Here’s the authors’ chart, which unlike any research I’ve been able to do, goes back to the 1970s.

I guess The Graduate was art imitating life after all…

I’ve just received word that the authors’ security clearance has been revoked.

Don’t worry, though, they hedged themselves:

While we can’t be sure that the wages of this group wouldn’t have been lower if they had never gone to college, this pattern strongly suggests that the economic benefit of a college education is relatively small for at least a quarter of those graduating with a bachelor’s degree.

Yeah, in college-premium land it’s obvious that those grads are so stupid that if they hadn’t gone to college they would’ve been unemployed—and if they hadn’t finished high school, they would’ve sold themselves into slavery.

The obvious thing to ask is what kind of occupations these workers are in. If they aren’t in positions that require much college education, then that might imply that too many people go to college, that many college grads in highish-paying jobs benefit more from the signal their degree sends than the human capital developed through coursework, that the public is filled with endless garbage about the need for more college graduates (often at the behest of student lenders), and that a lot of these low-earners who have significant student loan debts will be unable to repay them, possibly culminating in a government write-down in the future.

Or they could just be really stupid and college qualifies them to be retail salespersons. And you shouldn’t worry, all those stories are just scaremongering and you should trust your east-coast media elite.

4 comments

  1. Under the “human capital” theory it makes no sense that those who take 5-6 years to earn a degree should earn substantially less over time than those who earned it in 4. They should still have the same skills and knowledge right?

    Okay so maybe they are just a bit less talented and motivated, so are less able to take advantage of those skills? This would be a factor in some cases. However the main reason may be that their credential is perceived as being lower value by employers. It signals to employers that they are less desirable.

    Employers don’t care what the reasons are – when they are swamped with resumes they need some method to winnow down the list of applicants, and automatically rejecting anyone who has taken 6 years instead of 4 to get a degree is as good as any.

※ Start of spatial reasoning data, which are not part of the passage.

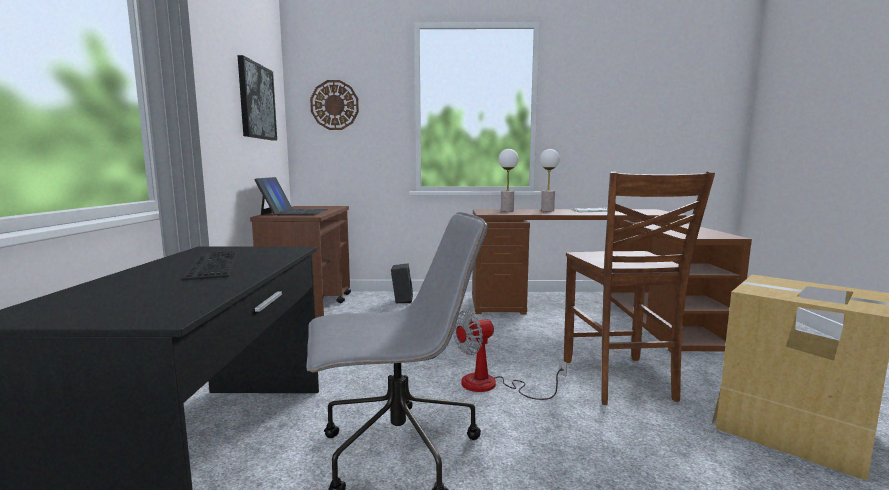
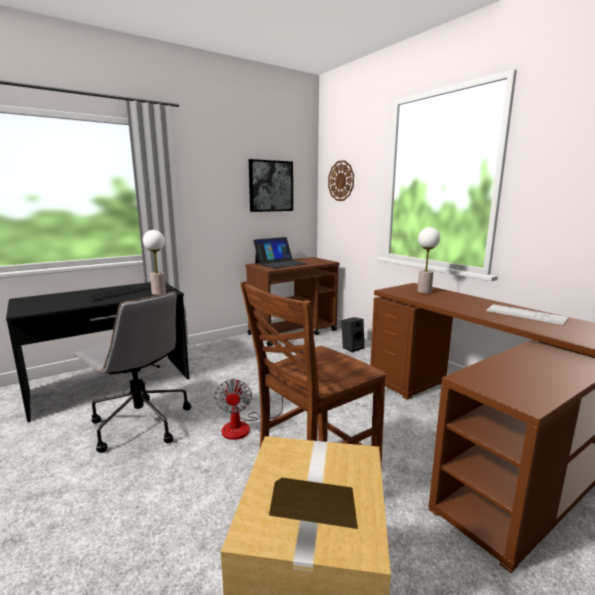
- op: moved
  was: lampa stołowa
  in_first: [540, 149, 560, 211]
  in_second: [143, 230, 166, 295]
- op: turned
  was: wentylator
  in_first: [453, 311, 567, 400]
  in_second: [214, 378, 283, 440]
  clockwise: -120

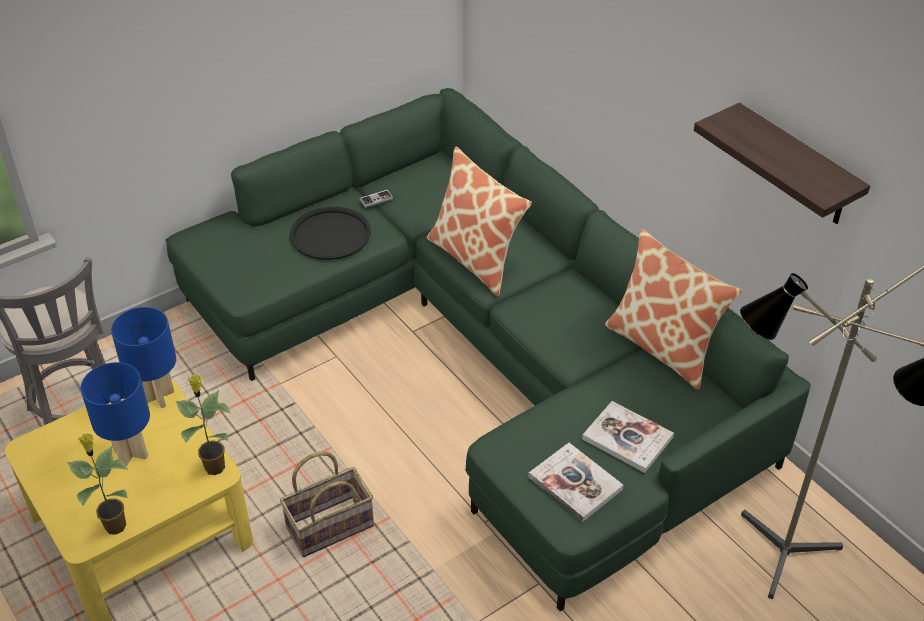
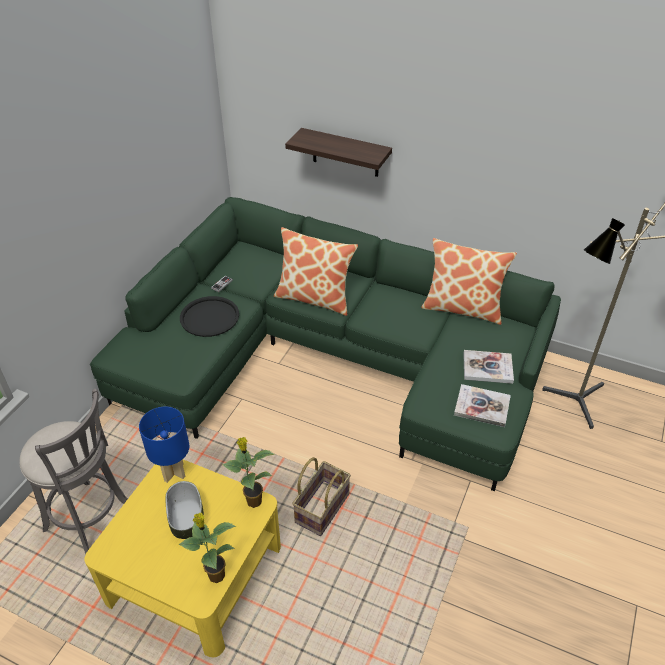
- op: replaced
  was: lampa stołowa [niebieski]
  now: miska
  in_first: [80, 362, 150, 467]
  in_second: [165, 481, 204, 539]
- op: moved
  was: półka
  in_first: [694, 103, 870, 224]
  in_second: [285, 128, 392, 177]

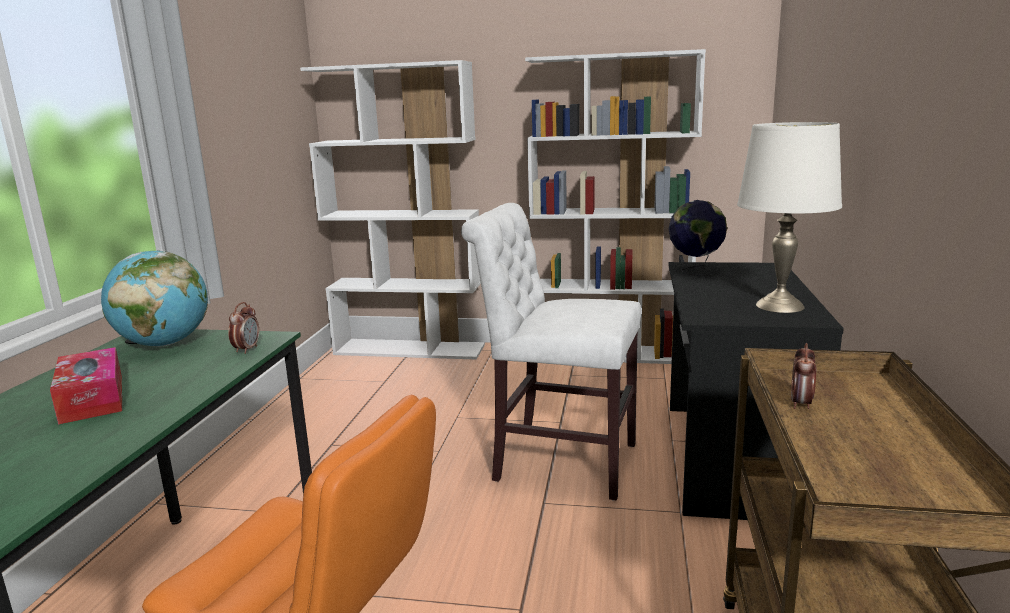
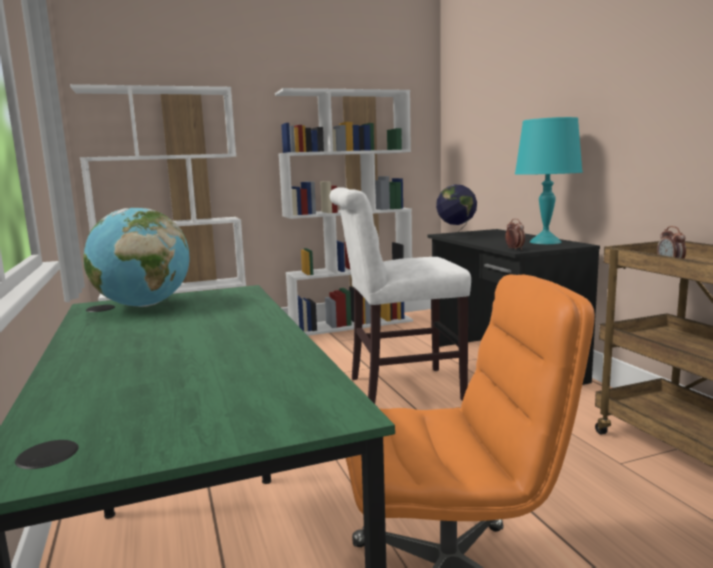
- op: moved
  was: budzik
  in_first: [228, 302, 259, 354]
  in_second: [505, 219, 525, 250]
- op: recoloured
  was: lampa stołowa [biały]
  now: lampa stołowa [turkusowy]
  in_first: [737, 122, 842, 313]
  in_second: [515, 117, 583, 244]
- op: removed
  was: pudełko chusteczek
  in_first: [50, 347, 122, 424]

    1. Under human capital, “late” graduates should have more skills and knowledge than four-year grads, so they should be more productive and hence earn more. This is the self-evident contradiction in the Fed authors’ posts. If the number of years matters, as they think they believe, then staying in school until you’re 64 should result in one year of multimillion-dollar earnings. (Seriously, human capital waves away diminishing marginal returns to education.) If the number of years doesn’t matter, and we’re just talking about the milestone of obtaining the degree, which the authors argue in this post, then you’re plausibly correct. The problem is, the authors can’t hold both hypotheses to be true simultaneously.

      Or maybe that’s why they’re paid the big bucks to work a block away from Wall Street.